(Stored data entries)
------------------------------

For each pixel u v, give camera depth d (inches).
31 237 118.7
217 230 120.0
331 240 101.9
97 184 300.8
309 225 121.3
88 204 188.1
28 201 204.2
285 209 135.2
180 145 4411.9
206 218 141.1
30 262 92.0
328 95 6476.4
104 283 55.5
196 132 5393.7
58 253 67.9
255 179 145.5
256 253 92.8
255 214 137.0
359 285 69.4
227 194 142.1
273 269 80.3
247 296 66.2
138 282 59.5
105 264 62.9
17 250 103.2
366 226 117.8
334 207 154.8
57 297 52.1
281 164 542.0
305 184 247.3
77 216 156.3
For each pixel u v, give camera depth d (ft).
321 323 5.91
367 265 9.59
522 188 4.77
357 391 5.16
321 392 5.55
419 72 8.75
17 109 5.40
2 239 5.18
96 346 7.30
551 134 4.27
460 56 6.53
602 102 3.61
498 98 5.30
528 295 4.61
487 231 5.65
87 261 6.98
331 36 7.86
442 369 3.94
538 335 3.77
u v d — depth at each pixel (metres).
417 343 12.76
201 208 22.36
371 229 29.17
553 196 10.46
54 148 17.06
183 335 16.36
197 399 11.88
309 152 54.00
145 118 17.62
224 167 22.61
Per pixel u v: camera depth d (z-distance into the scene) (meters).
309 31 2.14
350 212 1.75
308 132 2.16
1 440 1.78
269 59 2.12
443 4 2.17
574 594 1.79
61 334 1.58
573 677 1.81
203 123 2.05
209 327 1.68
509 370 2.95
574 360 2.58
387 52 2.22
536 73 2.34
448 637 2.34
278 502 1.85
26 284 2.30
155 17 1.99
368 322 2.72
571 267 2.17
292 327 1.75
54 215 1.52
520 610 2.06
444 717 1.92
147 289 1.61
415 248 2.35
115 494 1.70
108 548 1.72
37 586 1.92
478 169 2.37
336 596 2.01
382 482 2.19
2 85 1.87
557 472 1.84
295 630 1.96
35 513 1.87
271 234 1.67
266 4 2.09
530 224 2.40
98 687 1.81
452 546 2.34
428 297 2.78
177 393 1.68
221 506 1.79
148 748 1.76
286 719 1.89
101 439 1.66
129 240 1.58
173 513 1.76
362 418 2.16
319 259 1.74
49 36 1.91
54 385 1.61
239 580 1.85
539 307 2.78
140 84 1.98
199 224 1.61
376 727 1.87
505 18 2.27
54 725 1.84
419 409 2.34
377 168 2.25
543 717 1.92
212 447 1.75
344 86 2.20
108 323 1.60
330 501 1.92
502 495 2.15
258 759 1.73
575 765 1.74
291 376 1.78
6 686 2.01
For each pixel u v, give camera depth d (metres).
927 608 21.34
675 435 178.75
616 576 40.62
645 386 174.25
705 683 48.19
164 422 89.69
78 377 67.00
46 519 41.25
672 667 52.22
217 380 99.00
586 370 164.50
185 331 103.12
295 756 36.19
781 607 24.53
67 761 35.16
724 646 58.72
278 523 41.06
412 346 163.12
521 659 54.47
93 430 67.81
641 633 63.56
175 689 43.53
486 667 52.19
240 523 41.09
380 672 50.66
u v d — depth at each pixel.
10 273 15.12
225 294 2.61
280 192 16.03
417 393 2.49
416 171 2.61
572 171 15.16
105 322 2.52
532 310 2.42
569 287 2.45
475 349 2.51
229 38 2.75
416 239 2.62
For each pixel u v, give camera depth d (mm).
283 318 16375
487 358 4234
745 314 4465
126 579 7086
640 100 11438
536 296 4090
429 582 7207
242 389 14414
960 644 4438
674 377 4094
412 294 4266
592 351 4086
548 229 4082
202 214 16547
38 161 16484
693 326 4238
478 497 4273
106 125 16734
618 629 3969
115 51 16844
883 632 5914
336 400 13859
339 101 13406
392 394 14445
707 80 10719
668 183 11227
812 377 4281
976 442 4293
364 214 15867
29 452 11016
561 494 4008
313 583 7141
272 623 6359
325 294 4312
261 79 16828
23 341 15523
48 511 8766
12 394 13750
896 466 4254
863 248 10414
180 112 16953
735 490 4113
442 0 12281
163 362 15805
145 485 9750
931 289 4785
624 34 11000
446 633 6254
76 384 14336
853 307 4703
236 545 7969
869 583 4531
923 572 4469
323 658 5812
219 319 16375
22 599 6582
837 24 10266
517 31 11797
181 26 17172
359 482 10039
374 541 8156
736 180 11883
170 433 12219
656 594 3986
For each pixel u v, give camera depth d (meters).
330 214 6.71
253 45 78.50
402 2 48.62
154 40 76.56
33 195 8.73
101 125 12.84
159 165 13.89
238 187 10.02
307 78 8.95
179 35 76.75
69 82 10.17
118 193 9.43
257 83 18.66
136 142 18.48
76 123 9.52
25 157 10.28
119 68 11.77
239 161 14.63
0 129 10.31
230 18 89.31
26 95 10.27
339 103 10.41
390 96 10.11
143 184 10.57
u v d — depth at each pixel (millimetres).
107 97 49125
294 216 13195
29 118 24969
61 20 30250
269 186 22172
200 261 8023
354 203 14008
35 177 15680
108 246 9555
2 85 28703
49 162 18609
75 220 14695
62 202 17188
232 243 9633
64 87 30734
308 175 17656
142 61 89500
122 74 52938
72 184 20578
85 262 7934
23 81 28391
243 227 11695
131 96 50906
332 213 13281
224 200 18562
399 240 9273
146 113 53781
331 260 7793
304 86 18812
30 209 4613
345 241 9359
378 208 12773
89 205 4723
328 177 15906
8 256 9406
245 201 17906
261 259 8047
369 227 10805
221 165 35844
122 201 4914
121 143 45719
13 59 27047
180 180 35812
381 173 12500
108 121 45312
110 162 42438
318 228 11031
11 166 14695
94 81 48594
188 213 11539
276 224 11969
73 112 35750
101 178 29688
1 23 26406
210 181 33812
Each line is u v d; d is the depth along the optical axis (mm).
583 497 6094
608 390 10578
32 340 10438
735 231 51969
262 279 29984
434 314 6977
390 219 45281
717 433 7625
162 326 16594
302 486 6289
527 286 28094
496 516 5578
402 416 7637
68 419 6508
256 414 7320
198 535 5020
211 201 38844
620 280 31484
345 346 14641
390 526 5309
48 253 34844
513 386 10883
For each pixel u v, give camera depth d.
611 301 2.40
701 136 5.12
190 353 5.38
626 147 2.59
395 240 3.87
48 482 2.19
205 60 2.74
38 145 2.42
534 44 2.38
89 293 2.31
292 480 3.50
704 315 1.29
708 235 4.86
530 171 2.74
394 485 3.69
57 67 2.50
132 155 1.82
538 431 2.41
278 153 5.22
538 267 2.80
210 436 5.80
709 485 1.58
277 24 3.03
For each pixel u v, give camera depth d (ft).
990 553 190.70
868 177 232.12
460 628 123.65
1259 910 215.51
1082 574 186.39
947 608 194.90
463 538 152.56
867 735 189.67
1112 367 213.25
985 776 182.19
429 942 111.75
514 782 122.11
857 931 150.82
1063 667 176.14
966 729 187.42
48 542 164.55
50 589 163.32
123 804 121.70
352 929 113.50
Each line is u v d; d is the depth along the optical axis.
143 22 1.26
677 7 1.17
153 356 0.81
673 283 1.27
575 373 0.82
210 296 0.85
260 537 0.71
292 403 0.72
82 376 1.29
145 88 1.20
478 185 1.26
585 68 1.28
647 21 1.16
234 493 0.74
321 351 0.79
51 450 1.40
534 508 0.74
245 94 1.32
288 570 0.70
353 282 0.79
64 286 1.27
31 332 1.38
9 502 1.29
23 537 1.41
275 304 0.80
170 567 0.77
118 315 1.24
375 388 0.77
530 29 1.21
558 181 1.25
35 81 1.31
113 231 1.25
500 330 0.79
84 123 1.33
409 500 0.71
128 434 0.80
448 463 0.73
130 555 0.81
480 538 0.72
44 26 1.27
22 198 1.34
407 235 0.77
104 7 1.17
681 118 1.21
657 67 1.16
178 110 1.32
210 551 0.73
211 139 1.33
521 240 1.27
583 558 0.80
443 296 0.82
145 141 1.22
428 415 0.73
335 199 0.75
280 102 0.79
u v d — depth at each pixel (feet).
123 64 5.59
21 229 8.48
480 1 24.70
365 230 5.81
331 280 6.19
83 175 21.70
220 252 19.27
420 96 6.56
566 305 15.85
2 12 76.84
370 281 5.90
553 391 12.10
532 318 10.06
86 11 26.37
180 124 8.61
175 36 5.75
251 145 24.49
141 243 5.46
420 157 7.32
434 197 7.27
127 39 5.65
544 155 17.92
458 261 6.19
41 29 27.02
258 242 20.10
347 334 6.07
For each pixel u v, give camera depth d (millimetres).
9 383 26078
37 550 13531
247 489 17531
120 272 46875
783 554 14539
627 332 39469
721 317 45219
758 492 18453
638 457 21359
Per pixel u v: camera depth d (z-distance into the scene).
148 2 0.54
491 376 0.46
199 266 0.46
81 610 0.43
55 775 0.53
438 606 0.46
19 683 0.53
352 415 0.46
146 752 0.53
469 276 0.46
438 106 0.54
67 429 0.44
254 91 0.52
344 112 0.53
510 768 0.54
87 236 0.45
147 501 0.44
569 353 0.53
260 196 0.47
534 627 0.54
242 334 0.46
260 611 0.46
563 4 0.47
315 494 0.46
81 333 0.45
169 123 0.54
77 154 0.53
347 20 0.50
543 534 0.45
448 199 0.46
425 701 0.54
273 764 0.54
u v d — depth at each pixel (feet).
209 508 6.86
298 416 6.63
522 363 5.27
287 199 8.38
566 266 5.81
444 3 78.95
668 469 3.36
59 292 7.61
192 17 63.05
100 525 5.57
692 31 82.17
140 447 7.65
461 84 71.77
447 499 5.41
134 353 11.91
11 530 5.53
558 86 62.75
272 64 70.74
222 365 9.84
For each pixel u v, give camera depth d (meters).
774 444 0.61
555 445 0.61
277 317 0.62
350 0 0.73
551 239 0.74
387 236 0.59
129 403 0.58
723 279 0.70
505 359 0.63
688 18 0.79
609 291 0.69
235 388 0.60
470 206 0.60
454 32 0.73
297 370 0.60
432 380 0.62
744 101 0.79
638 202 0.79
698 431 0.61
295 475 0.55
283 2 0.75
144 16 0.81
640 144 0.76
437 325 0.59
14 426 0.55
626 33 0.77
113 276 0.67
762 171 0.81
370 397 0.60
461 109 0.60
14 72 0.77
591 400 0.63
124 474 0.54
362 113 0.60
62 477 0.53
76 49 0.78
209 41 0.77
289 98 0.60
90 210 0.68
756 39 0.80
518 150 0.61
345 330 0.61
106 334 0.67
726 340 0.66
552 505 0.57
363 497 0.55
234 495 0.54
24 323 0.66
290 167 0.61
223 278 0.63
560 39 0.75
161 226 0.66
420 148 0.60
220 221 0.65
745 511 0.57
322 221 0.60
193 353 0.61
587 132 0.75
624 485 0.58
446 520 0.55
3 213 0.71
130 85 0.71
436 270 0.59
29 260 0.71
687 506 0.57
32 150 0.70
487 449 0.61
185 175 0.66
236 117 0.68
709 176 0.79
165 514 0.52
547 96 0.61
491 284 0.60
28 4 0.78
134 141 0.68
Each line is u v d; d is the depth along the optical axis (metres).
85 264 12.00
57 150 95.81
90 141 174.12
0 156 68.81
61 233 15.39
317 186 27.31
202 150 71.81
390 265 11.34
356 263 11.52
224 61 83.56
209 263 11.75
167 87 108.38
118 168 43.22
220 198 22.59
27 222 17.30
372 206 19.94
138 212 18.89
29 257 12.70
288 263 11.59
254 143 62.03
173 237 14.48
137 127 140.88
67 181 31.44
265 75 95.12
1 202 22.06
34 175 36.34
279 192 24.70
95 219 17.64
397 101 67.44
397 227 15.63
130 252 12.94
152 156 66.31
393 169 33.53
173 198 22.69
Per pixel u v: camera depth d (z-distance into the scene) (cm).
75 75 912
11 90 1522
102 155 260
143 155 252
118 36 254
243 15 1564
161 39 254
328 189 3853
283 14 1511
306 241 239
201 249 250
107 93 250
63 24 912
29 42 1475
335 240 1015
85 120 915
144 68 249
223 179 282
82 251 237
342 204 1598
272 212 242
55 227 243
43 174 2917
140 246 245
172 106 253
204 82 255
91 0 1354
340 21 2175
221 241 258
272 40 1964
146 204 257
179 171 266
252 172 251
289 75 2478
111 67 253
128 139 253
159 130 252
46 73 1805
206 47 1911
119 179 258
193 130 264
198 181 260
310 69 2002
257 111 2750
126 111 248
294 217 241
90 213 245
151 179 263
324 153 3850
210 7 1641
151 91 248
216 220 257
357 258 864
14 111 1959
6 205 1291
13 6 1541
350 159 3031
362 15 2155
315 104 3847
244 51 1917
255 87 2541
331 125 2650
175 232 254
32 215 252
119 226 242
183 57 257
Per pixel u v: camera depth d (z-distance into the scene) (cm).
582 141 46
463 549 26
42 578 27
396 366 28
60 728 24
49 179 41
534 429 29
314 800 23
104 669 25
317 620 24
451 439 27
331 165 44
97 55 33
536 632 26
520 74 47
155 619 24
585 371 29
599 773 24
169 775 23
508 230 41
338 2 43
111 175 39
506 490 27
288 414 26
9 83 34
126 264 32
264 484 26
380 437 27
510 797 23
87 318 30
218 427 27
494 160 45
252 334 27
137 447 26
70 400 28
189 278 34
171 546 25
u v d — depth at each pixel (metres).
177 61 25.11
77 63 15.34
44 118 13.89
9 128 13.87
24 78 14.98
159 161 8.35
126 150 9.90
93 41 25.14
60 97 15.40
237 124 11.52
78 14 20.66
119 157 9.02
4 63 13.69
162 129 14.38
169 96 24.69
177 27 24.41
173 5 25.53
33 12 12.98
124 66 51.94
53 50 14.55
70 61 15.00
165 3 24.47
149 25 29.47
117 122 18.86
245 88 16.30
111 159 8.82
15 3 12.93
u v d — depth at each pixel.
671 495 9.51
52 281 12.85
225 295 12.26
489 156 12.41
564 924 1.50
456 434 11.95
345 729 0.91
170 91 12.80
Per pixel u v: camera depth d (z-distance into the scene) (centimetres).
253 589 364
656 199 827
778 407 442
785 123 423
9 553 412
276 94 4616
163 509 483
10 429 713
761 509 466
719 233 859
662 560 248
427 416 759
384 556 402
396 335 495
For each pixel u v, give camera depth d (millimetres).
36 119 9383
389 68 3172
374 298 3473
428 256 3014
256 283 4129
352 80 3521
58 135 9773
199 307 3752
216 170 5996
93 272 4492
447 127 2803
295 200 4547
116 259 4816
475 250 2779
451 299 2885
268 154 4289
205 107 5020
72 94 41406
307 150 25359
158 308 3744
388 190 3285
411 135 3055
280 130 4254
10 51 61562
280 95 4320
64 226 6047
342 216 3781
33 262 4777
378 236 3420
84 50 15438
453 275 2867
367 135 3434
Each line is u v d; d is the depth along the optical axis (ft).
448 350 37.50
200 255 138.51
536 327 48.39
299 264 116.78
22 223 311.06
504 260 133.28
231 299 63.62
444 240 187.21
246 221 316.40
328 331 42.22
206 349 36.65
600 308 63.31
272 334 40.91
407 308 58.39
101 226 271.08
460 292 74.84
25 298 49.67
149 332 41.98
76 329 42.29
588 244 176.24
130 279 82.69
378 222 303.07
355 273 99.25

------------------------------

**Task objective:** Your answer should consist solely of the lines above from the line with "255 87 2541" to the line with "460 292 74.84", both included, reproduced exactly.

**Solved problem:**
255 87 2541
331 125 2650
175 232 254
32 215 252
119 226 242
183 57 257
Per pixel u v: camera depth d (z-distance into the scene) (cm).
582 141 46
463 549 26
42 578 27
396 366 28
60 728 24
49 179 41
534 429 29
314 800 23
104 669 25
317 620 24
451 439 27
331 165 44
97 55 33
536 632 26
520 74 47
155 619 24
585 371 29
599 773 24
169 775 23
508 230 41
338 2 43
111 175 39
506 490 27
288 414 26
9 83 34
126 264 32
264 484 26
380 437 27
510 797 23
87 318 30
218 427 27
494 160 45
252 334 27
137 447 26
70 400 28
189 278 34
171 546 25
u v d — depth at each pixel (metres).
177 61 25.11
77 63 15.34
44 118 13.89
9 128 13.87
24 78 14.98
159 161 8.35
126 150 9.90
93 41 25.14
60 97 15.40
237 124 11.52
78 14 20.66
119 157 9.02
4 63 13.69
162 129 14.38
169 96 24.69
177 27 24.41
173 5 25.53
33 12 12.98
124 66 51.94
53 50 14.55
70 61 15.00
165 3 24.47
149 25 29.47
117 122 18.86
245 88 16.30
111 159 8.82
15 3 12.93
u v d — depth at each pixel.
671 495 9.51
52 281 12.85
225 295 12.26
489 156 12.41
564 924 1.50
456 434 11.95
345 729 0.91
170 91 12.80
Per pixel u v: camera depth d (z-distance into the scene) (centimetres).
253 589 364
656 199 827
778 407 442
785 123 423
9 553 412
276 94 4616
163 509 483
10 429 713
761 509 466
719 233 859
662 560 248
427 416 759
384 556 402
396 335 495
For each pixel u v, give camera depth d (millimetres).
36 119 9383
389 68 3172
374 298 3473
428 256 3014
256 283 4129
352 80 3521
58 135 9773
199 307 3752
216 170 5996
93 272 4492
447 127 2803
295 200 4547
116 259 4816
475 250 2779
451 299 2885
268 154 4289
205 107 5020
72 94 41406
307 150 25359
158 308 3744
388 190 3285
411 135 3055
280 130 4254
10 51 61562
280 95 4320
64 226 6047
342 216 3781
33 262 4777
378 236 3420
84 50 15438
453 275 2867
367 135 3434
Each line is u v d; d is the depth along the optical axis (ft).
448 350 37.50
200 255 138.51
536 327 48.39
299 264 116.78
22 223 311.06
504 260 133.28
231 299 63.62
444 240 187.21
246 221 316.40
328 331 42.22
206 349 36.65
600 308 63.31
272 334 40.91
407 308 58.39
101 226 271.08
460 292 74.84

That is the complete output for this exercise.